'Black Boys' Review: Peacock documentary offers a moving look into what it means to grow up Black in America
'Black Boys' is not an easy watch, but it certainly is a necessary watch and at 90 minutes, packs a lot of stories that need to be seen
Earlier this year, as the world battled a worsening coronavirus pandemic -- which is still ongoing --, Americans witnessed a horrifying video in which a Minneapolis police officer was seen kneeling on the neck of an African-American man. 46-year-old George Floyd's death sparked nationwide protests which then spilled over to other nations.

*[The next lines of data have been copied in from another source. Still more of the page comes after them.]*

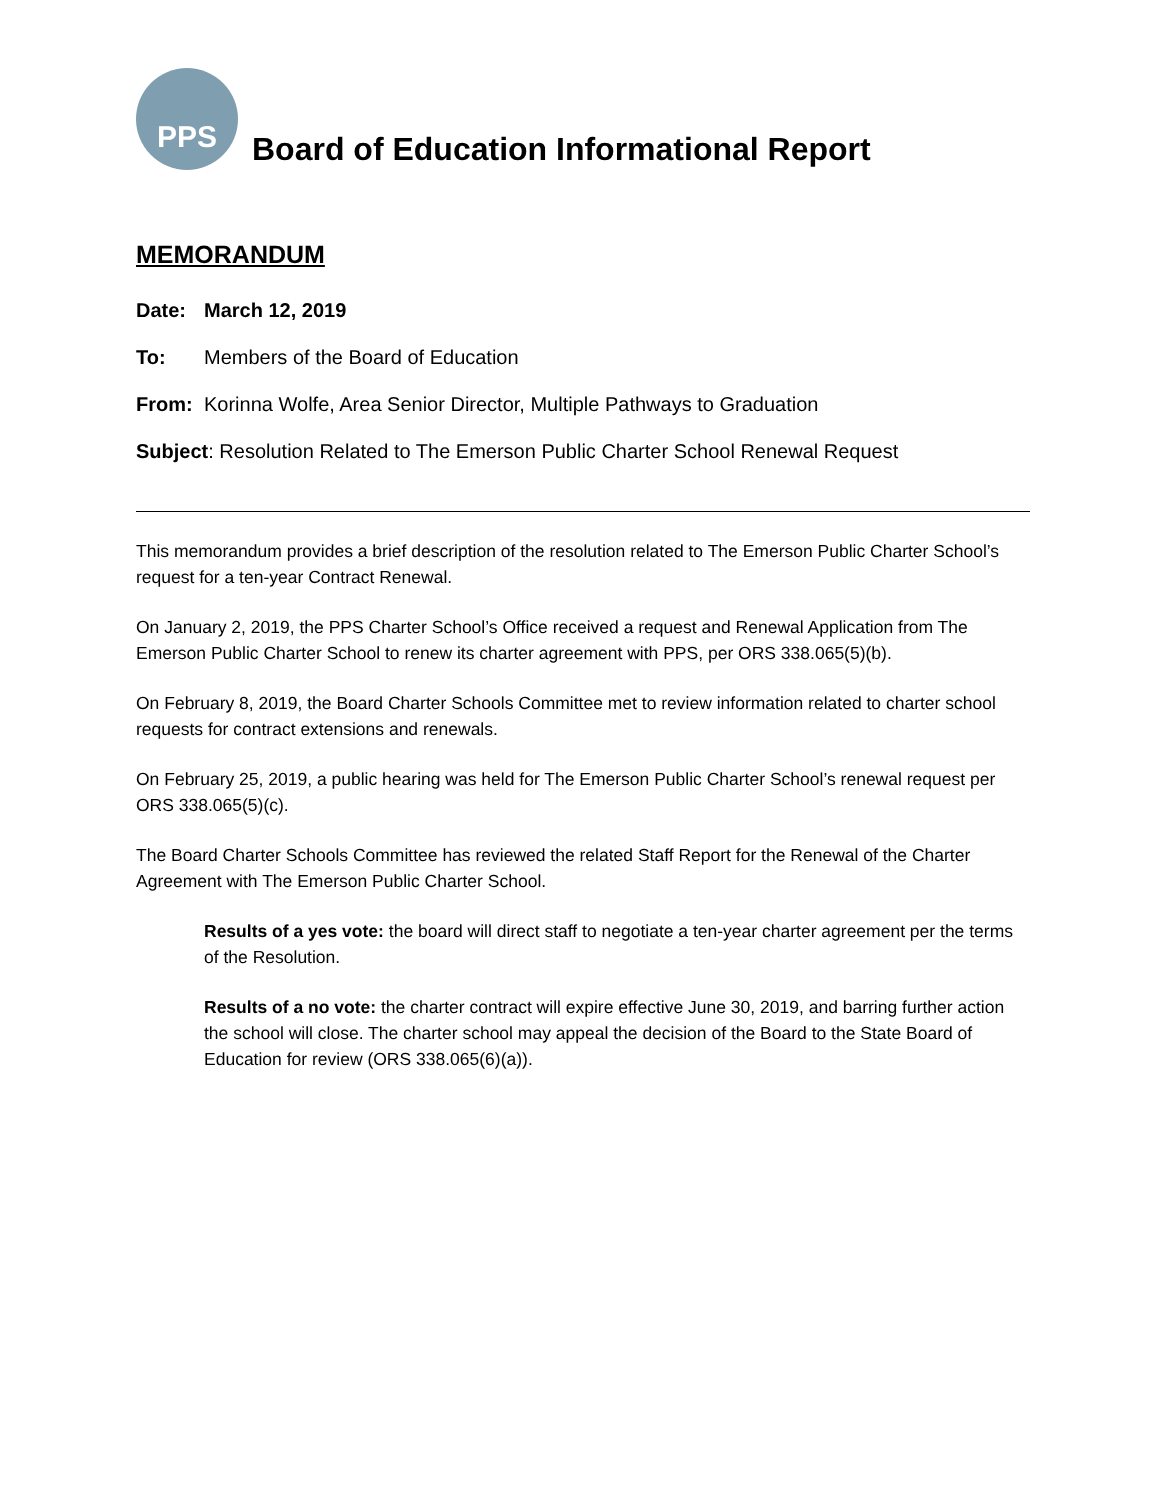PPS
Board of Education Informational Report
MEMORANDUM
Date: March 12, 2019
To: Members of the Board of Education
From: Korinna Wolfe, Area Senior Director, Multiple Pathways to Graduation
Subject: Resolution Related to The Emerson Public Charter School Renewal Request
This memorandum provides a brief description of the resolution related to The Emerson Public Charter School’s request for a ten-year Contract Renewal.
On January 2, 2019, the PPS Charter School’s Office received a request and Renewal Application from The Emerson Public Charter School to renew its charter agreement with PPS, per ORS 338.065(5)(b).
On February 8, 2019, the Board Charter Schools Committee met to review information related to charter school requests for contract extensions and renewals.
On February 25, 2019, a public hearing was held for The Emerson Public Charter School’s renewal request per ORS 338.065(5)(c).
The Board Charter Schools Committee has reviewed the related Staff Report for the Renewal of the Charter Agreement with The Emerson Public Charter School.
Results of a yes vote: the board will direct staff to negotiate a ten-year charter agreement per the terms of the Resolution.
Results of a no vote: the charter contract will expire effective June 30, 2019, and barring further action the school will close. The charter school may appeal the decision of the Board to the State Board of Education for review (ORS 338.065(6)(a)).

Statues of confederates and slavery owners were pulled down, people took to the streets donning masks to protect from the virus, and Black Lives Matter protests occupied the front pages of newspapers daily for more than a month. Three months later, these stories may have all but disappeared in spite of ongoing protests, but the danger to Black lives is still ever-present.
What does it mean to grow up Black in America? More specifically, what does it mean to grow up as a Black boy in America? 'Black Boys' is a new documentary that will be available to stream on Peacock, NBC's streaming platform from September 10. Directed by Sonia Lowman and executive produced by two-time Superbowl champion, Malcolm Jenkins, 'Black Boys' is an intergenerational exploration of Black identity.
To begin with, 'Black Boys' delves into the use of the Black body in American culture. While growing up, Black boys often dream of becoming a professional sportsperson as they believe that otherwise, they may end up "dead or in jail." Eugenics and race science in the past had tried to prove that the brains of Africans were less developed than that of Caucasians -- as Angela Saini explores in her book 'Superior' --, to justify the use of Africans as slaves and for manual labor. While slavery was abolished, African-Americans are still subject to having to prize the physical above anything else. The documentary explores what effect this has on mental growth and on all-around development.
It is also the way the Black male body is used against them by direct or microaggressive racist behaviors. One boy speaks of how he as a big Black man has to endure White women passing by him clutching their purses as he stresses that all he knows is to love and to care. This small scene is representative of the trauma that Black men and boys have to go through. We also see young Black mothers talking about raising their young Black sons to not just to survive, but also to not restrict their true selves.
Systemic racism exists and it is clear, not just in the way of the treatment of African-Americans by law enforcement, but also in the way the Black communities are affected by education, housing, voting, and other issues, often receiving the short end of the stick. These themes are also explored in the documentary while also giving young Black voices their spot. We see young boys discussing who they are and it is when one boy mentions that he is "broken" that their travesty truly registers. We see African-American teachers doing what they can to make sure that these young boys have guidance and examples to follow in a world that is not built for them.
There are trigger warnings for watching the documentary. Interspersed with shots of young Black children, we also see archival footage of police brutality on Black people -- and one horrifying footage of school security brutally mishandling a young child. Suffice it to say, 'Black Boys' is not an easy watch, but it certainly is a necessary watch. The documentary is about 90 minutes long but the experiences showcased certainly deserve more time on your screens and your minds. Lowman also makes excellent use of music at the right moments that add to the viewing experience.
'Black Boys' will be available to stream on Peacock on September 10.